First Tower is by far the most important asset on Prospect Capital's balance sheet. The company now values it at $313.7 million, most of which is attributed to a debt investment that currently yields 20% per year. That loan alone is worth 9.1% of Prospect Capital's net assets.

First Tower is interesting on two fronts. First, it provides a substantial amount of annual cash flow. Secondly, it is the subject of a lot of investor scrutiny. As a high-interest lender to individuals, it has some regulatory risk and exposure to pro-consumer financial reform. However, as it stands today, First Tower is wildly profitable and, so far, outside of the scope of regulators.

2. CLOs carry on
Prospect Capital's credit investments are particularly important for the bottom line. As an investor in collateralized debt investments, it owns the equity in CLOs.
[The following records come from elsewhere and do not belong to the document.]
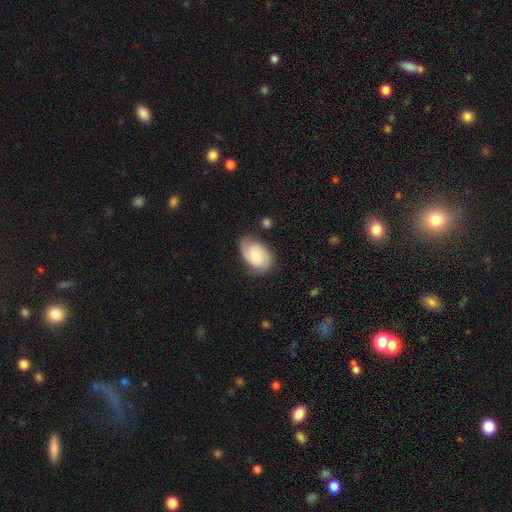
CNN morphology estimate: The model was most divided on "spiral winding": tight: 47%, medium: 40%, loose: 12%. More confident: edge-on disk — no (97%); spiral arms — yes (93%); spiral arm count — 2 (78%); merging — none (74%); smooth or featured — featured or disk (64%); bar — no (53%); bulge size — moderate (51%).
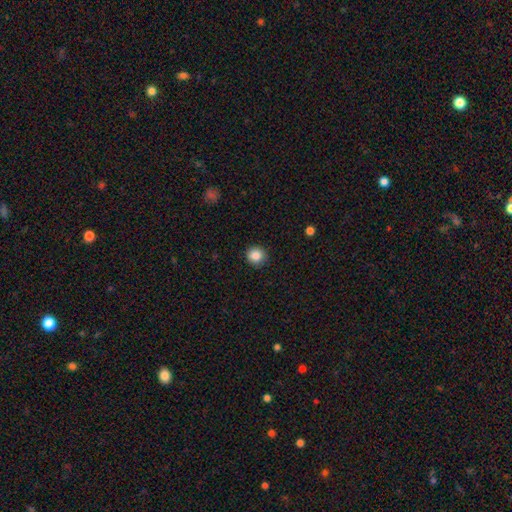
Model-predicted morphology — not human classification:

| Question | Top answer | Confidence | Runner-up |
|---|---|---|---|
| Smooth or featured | smooth | 86% | star or artifact (10%) |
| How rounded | round | 93% | in between (6%) |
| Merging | none | 91% | minor disturbance (6%) |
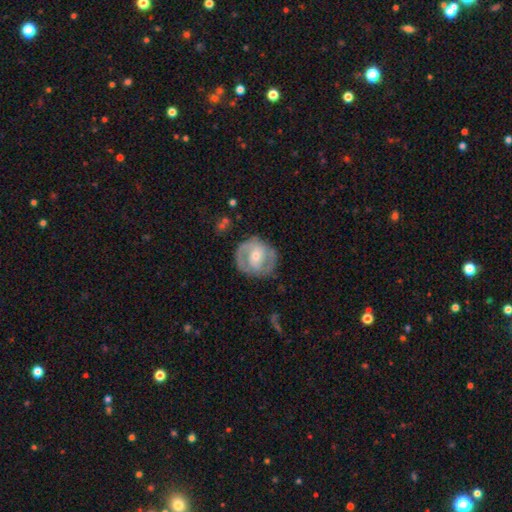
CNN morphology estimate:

This quarter, the company's CLO income dwindled modestly to $26 million from $28 million. However, Grier Eliasek, Prospect Capital's COO, noted that the decline was mostly the result of declining reinvestment spreads. That is, differences between what the company currently earns on its CLOs and what it would earn if it had to reinvest those funds elsewhere.
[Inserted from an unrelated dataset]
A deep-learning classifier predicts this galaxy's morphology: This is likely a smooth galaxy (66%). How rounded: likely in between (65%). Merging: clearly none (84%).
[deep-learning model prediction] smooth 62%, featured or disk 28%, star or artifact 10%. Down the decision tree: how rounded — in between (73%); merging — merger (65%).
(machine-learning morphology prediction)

Eliasek later said, "At the end of September, we were, I believe, below 0.2% in terms of our default rate within the CLO business compared to market average of over 2%." Lower rates of default mean higher returns for Prospect Capital, which is the first to lose should default rates rise. Investors should watch its quarter-to-quarter CLO defaults as a vital sign for this very important cash generator.

3. Loan quality
Prospect Capital's lending portfolio continued to perform well. The company reported only .3% of assets currently not paying as a percentage of total assets. This was unchanged from the previous quarter.
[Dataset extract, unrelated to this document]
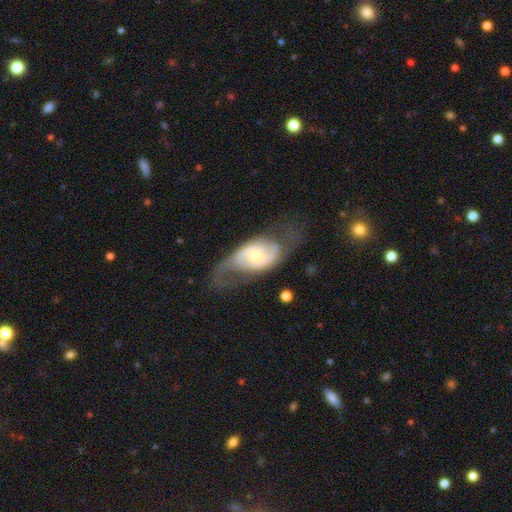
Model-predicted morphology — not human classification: A featured or disk galaxy (76%) with no bar (50%), 2 (82%) medium (42%) spiral arms (84%) and a small central bulge (47%). Merging: none (55%).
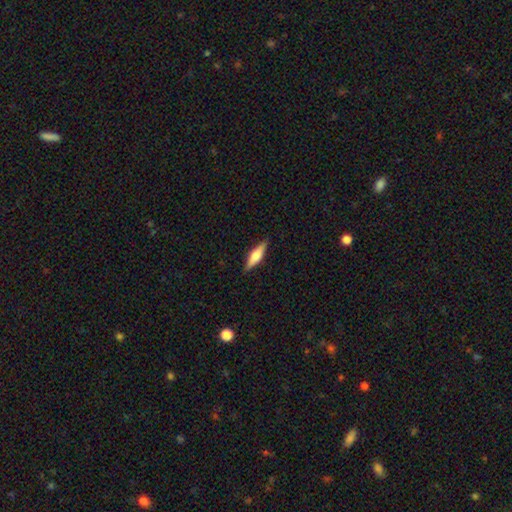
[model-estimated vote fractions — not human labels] A smooth galaxy with no disk features (51%) that is cigar-shaped (64%). Merging: none (89%).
Source: Prospect Capital November company overview.

Likewise, the company continued seeking higher-quality, first and second lien loans. A chart from its November company overview shows 96.7% of its loans are in the first or second lien position, little change from the previous quarters.

4. Dividend stability
In only one area did Prospect Capital fall flat: covering its dividend. The company earned $0.32 per share in net investment income, while paying out just more than $0.33 in dividends to shareholders. The slight miss doesn't necessarily risk the company's dividend, as it announced increasing dividends all the way to June 2014.

Prospect Capital had $0.26 per share in undistributed income as of June 30. After this quarter, it should have roughly $0.25 in undistributed income to fund its dividend in the event it can't earn its dividends in future quarters.

Its worth noting that Prospect Capital is currently leveraged at .59 times equity, under management's ideal range of .70-.75 times equity. Leveraging the company with cheaper debt in lieu of equity would allow Prospect Capital to more than cover its monthly distributions to shareholders.

The Foolish takeaway
All in all, Prospect Capital reported a solid quarter, which should leave investors satisfied. The company marked up its First Tower investment as it heads into the fourth-quarter busy season, while nearly covering its dividend from net investment income. Its beefy dividend yield of nearly 12% should continue to keep shareholders interested in this high yielder.